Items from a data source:
=== Begin Enclosure ===

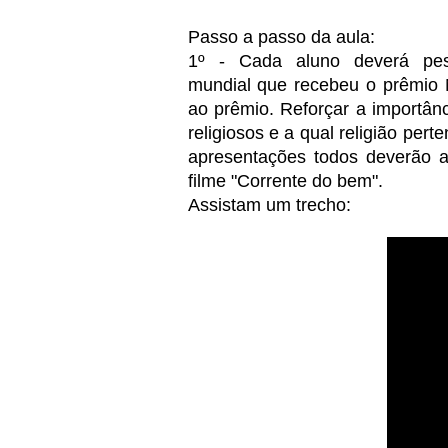
Passo a passo da aula:
1º - Cada aluno deverá pes
mundial que recebeu o prêmio 
ao prêmio. Reforçar a importân
religiosos e a qual religião per
apresentações todos deverão as
filme "Corrente do bem".
Assistam um trecho:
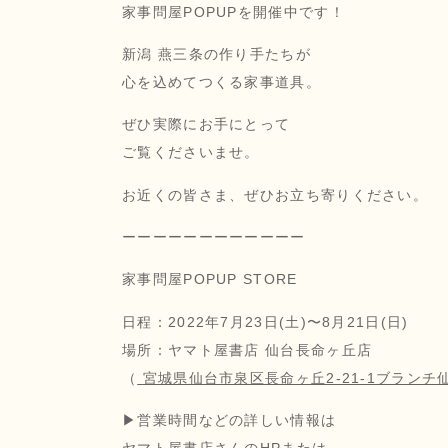
家事問屋POPUPを開催中です！
新潟 燕三条の作り手たちが
心を込めてつくる家事道具。
ぜひ実際にお手にとって
ご覧くださいませ。
お近くの皆さま、ぜひお立ち寄りください。
ーーーーーーーーーーーー
家事問屋POPUP STORE
日程：2022年7月23日(土)〜8月21日(日)
場所：ヤマト屋書店 仙台長命ヶ丘店
（
宮城県仙台市泉区長命ヶ丘2-21-1ブランチ仙
▶︎営業時間などの詳しい情報は
ヤマト屋書店さんの
HP
または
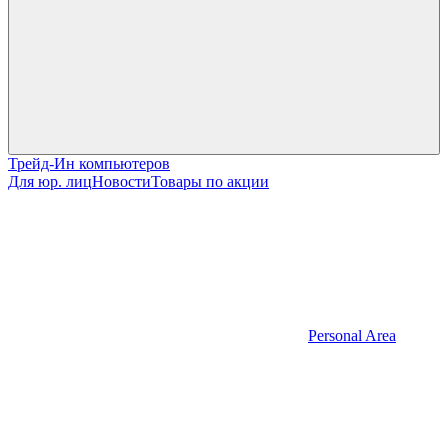
Трейд-Ин компьютеров
Для юр. лиц
Новости
Товары по акции
Personal Area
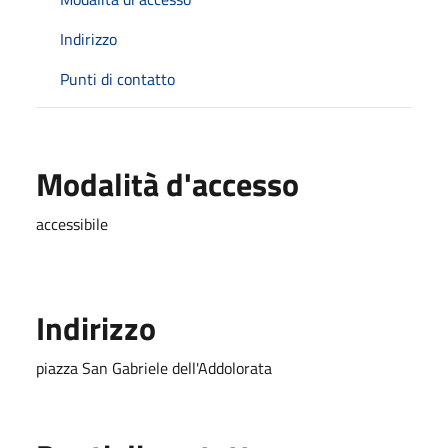
Indirizzo
Punti di contatto
Modalità d'accesso
accessibile
Indirizzo
piazza San Gabriele dell'Addolorata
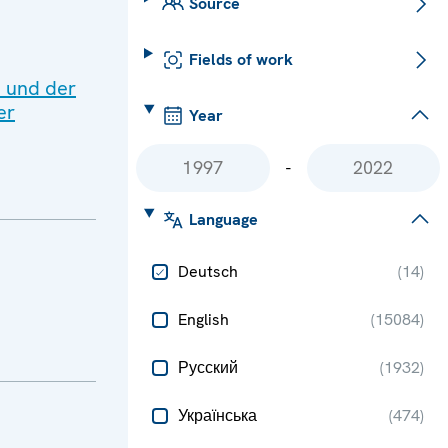
Source
Fields of work
 und der
er
Year
-
Language
Deutsch
(
14
)
English
(
15084
)
Русский
(
1932
)
Українська
(
474
)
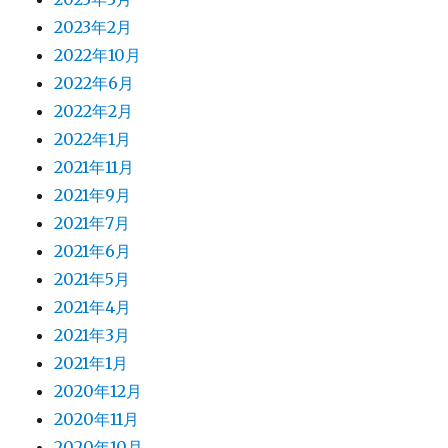
2023年2月
2022年10月
2022年6月
2022年2月
2022年1月
2021年11月
2021年9月
2021年7月
2021年6月
2021年5月
2021年4月
2021年3月
2021年1月
2020年12月
2020年11月
2020年10月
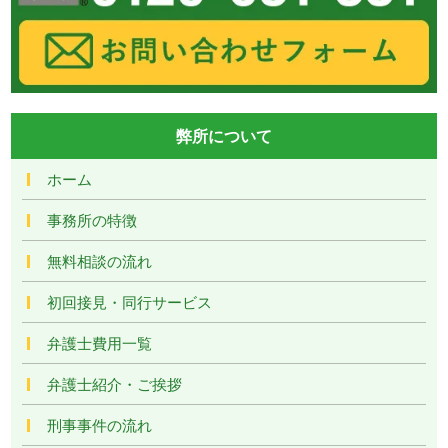
弊所について
ホーム
事務所の特徴
無料相談の流れ
初回接見・同行サービス
弁護士費用一覧
弁護士紹介・ご挨拶
刑事事件の流れ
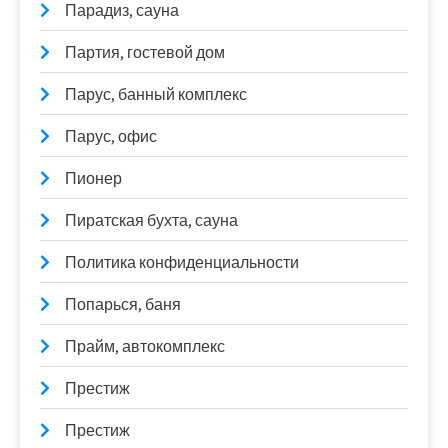
Парадиз, сауна
Партия, гостевой дом
Парус, банный комплекс
Парус, офис
Пионер
Пиратская бухта, сауна
Политика конфиденциальности
Попарься, баня
Прайм, автокомплекс
Престиж
Престиж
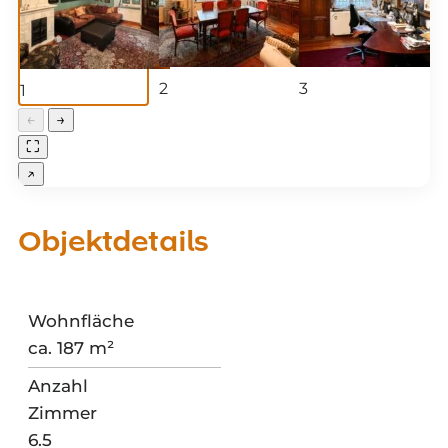
2
3
1
←
→
⛶
↗
Objektdetails
Wohnfläche
ca. 187 m²
Anzahl
Zimmer
6.5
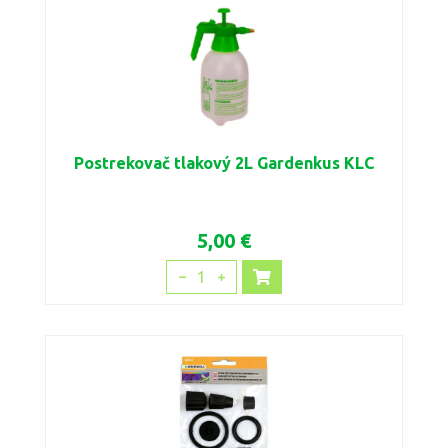
Postrekovač tlakový 2L Gardenkus KLC
5,00 €
1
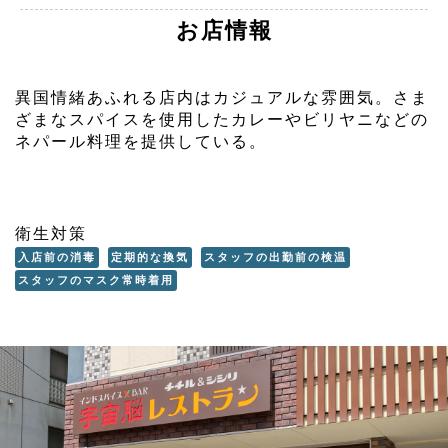
お店情報
異国情緒あふれる店内はカジュアルな雰囲気。さま
ざまなスパイスを使用したカレーやビリヤニなどの
ネパール料理を提供している。
衛生対策
入店前の消毒
定期的な換気
スタッフの出勤前の検温
スタッフのマスク常時着用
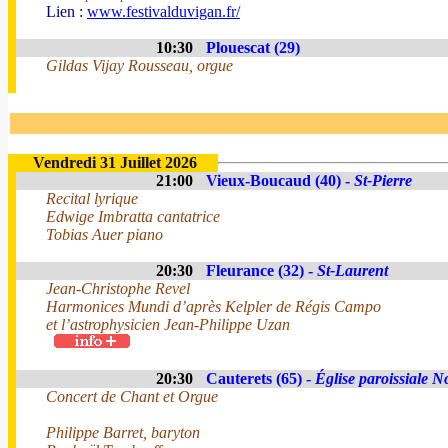
Lien :
www.festivalduvigan.fr/
10:30
Plouescat (29)
Gildas Vijay Rousseau, orgue
Vendredi 31 Juillet 2026
21:00
Vieux-Boucaud (40) -
St-Pierre
Recital lyrique
Edwige Imbratta cantatrice
Tobias Auer piano
20:30
Fleurance (32) -
St-Laurent
Jean-Christophe Revel
Harmonices Mundi d’après Kelpler de Régis Campo
et l’astrophysicien Jean-Philippe Uzan
20:30
Cauterets (65) -
Église paroissiale 
Concert de Chant et Orgue
Philippe Barret, baryton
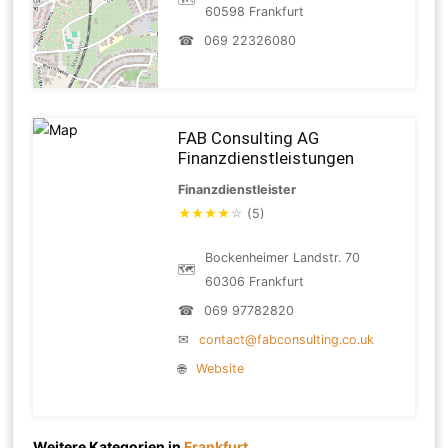
60598 Frankfurt
☎
069 22326080
FAB Consulting AG
Finanzdienstleistungen
Finanzdienstleister
★
★
★
★
☆
(5)
Bockenheimer Landstr. 70
🗺
60306 Frankfurt
☎
069 97782820
✉
contact@fabconsulting.co.uk
🌐
Website
Weitere Kategorien in
Frankfurt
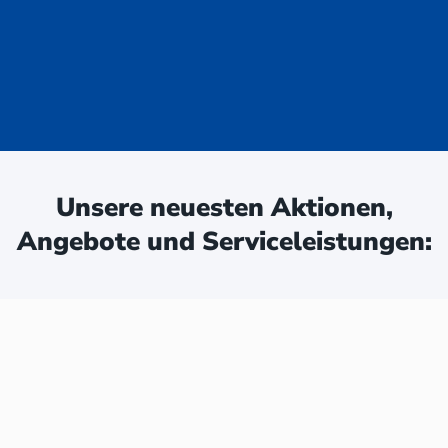
uge - jetzt
ken:
Unsere neuesten Aktionen,
Angebote und Serviceleistungen:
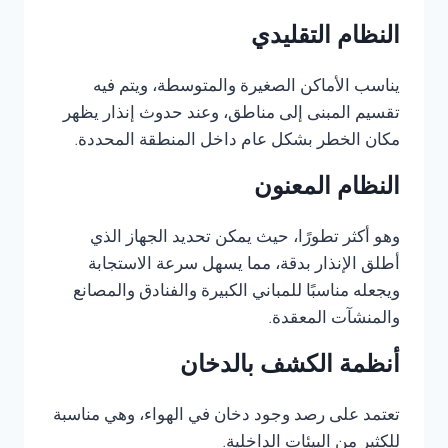
النظام التقليدي
يناسب الأماكن الصغيرة والمتوسطة، ويتم فيه
تقسيم المبنى إلى مناطق، وعند حدوث إنذار يظهر
مكان الخطر بشكل عام داخل المنطقة المحددة.
النظام المعنون
وهو أكثر تطورًا، حيث يمكن تحديد الجهاز الذي
أطلق الإنذار بدقة، مما يسهل سرعة الاستجابة
ويجعله مناسبًا للمباني الكبيرة والفنادق والمصانع
والمنشآت المعقدة.
أنظمة الكشف بالدخان
تعتمد على رصد وجود دخان في الهواء، وهي مناسبة
للكثير من البيئات الداخلية.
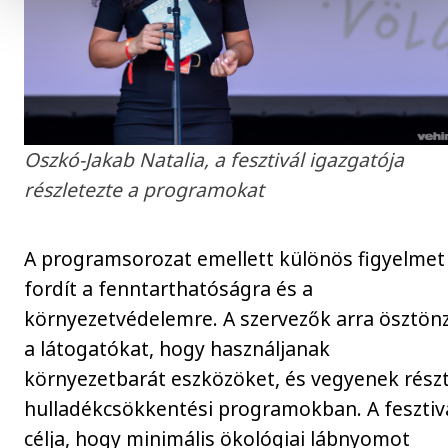
Oszkó-Jakab Natalia, a fesztivál igazgatója
részletezte a programokat
A programsorozat emellett különös figyelmet
fordít a fenntarthatóságra és a
környezetvédelemre. A szervezők arra ösztönz
a látogatókat, hogy használjanak
környezetbarát eszközöket, és vegyenek részt
hulladékcsökkentési programokban. A fesztiv
célja, hogy minimális ökológiai lábnyomot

=== End Enclosure ===

WHAT YOU SHOULD DO:
Please copy every line of the listing above word for word, leaving the pictures out of your answer.

ANSWER FOR THE TASK:
Passo a passo da aula:
1º - Cada aluno deverá pes
mundial que recebeu o prêmio 
ao prêmio. Reforçar a importân
religiosos e a qual religião per
apresentações todos deverão as
filme "Corrente do bem".
Assistam um trecho:
家事問屋POPUPを開催中です！
新潟 燕三条の作り手たちが
心を込めてつくる家事道具。
ぜひ実際にお手にとって
ご覧くださいませ。
お近くの皆さま、ぜひお立ち寄りください。
ーーーーーーーーーーーー
家事問屋POPUP STORE
日程：2022年7月23日(土)〜8月21日(日)
場所：ヤマト屋書店 仙台長命ヶ丘店
（
宮城県仙台市泉区長命ヶ丘2-21-1ブランチ仙
▶︎営業時間などの詳しい情報は
ヤマト屋書店さんの
HP
または
Трейд-Ин компьютеров
Для юр. лиц
Новости
Товары по акции
Personal Area
Indirizzo
Punti di contatto
Modalità d'accesso
accessibile
Indirizzo
piazza San Gabriele dell'Addolorata
Source
Fields of work
 und der
er
Year
-
Language
Deutsch
(
14
)
English
(
15084
)
Русский
(
1932
)
Українська
(
474
)
2023年2月
2022年10月
2022年6月
2022年2月
2022年1月
2021年11月
2021年9月
2021年7月
2021年6月
2021年5月
2021年4月
2021年3月
2021年1月
2020年12月
2020年11月
2020年10月
弊所について
ホーム
事務所の特徴
無料相談の流れ
初回接見・同行サービス
弁護士費用一覧
弁護士紹介・ご挨拶
刑事事件の流れ
Парадиз, сауна
Партия, гостевой дом
Парус, банный комплекс
Парус, офис
Пионер
Пиратская бухта, сауна
Политика конфиденциальности
Попарься, баня
Прайм, автокомплекс
Престиж
Престиж
2
3
1
←
→
⛶
↗
Objektdetails
Wohnfläche
ca. 187 m²
Anzahl
Zimmer
6.5
Postrekovač tlakový 2L Gardenkus KLC
5,00 €
1
お店情報
異国情緒あふれる店内はカジュアルな雰囲気。さま
ざまなスパイスを使用したカレーやビリヤニなどの
ネパール料理を提供している。
衛生対策
入店前の消毒
定期的な換気
スタッフの出勤前の検温
スタッフのマスク常時着用
Lien :
www.festivalduvigan.fr/
10:30
Plouescat (29)
Gildas Vijay Rousseau, orgue
Vendredi 31 Juillet 2026
21:00
Vieux-Boucaud (40) -
St-Pierre
Recital lyrique
Edwige Imbratta cantatrice
Tobias Auer piano
20:30
Fleurance (32) -
St-Laurent
Jean-Christophe Revel
Harmonices Mundi d’après Kelpler de Régis Campo
et l’astrophysicien Jean-Philippe Uzan
20:30
Cauterets (65) -
Église paroissiale 
Concert de Chant et Orgue
Philippe Barret, baryton
60598 Frankfurt
☎
069 22326080
FAB Consulting AG
Finanzdienstleistungen
Finanzdienstleister
★
★
★
★
☆
(5)
Bockenheimer Landstr. 70
🗺
60306 Frankfurt
☎
069 97782820
✉
contact@fabconsulting.co.uk
🌐
Website
Weitere Kategorien in
Frankfurt
uge - jetzt
ken:
Unsere neuesten Aktionen,
Angebote und Serviceleistungen:
النظام التقليدي
يناسب الأماكن الصغيرة والمتوسطة، ويتم فيه
تقسيم المبنى إلى مناطق، وعند حدوث إنذار يظهر
مكان الخطر بشكل عام داخل المنطقة المحددة.
النظام المعنون
وهو أكثر تطورًا، حيث يمكن تحديد الجهاز الذي
أطلق الإنذار بدقة، مما يسهل سرعة الاستجابة
ويجعله مناسبًا للمباني الكبيرة والفنادق والمصانع
والمنشآت المعقدة.
أنظمة الكشف بالدخان
تعتمد على رصد وجود دخان في الهواء، وهي مناسبة
للكثير من البيئات الداخلية.
Oszkó-Jakab Natalia, a fesztivál igazgatója
részletezte a programokat
A programsorozat emellett különös figyelmet
fordít a fenntarthatóságra és a
környezetvédelemre. A szervezők arra ösztönz
a látogatókat, hogy használjanak
környezetbarát eszközöket, és vegyenek részt
hulladékcsökkentési programokban. A fesztiv
célja, hogy minimális ökológiai lábnyomot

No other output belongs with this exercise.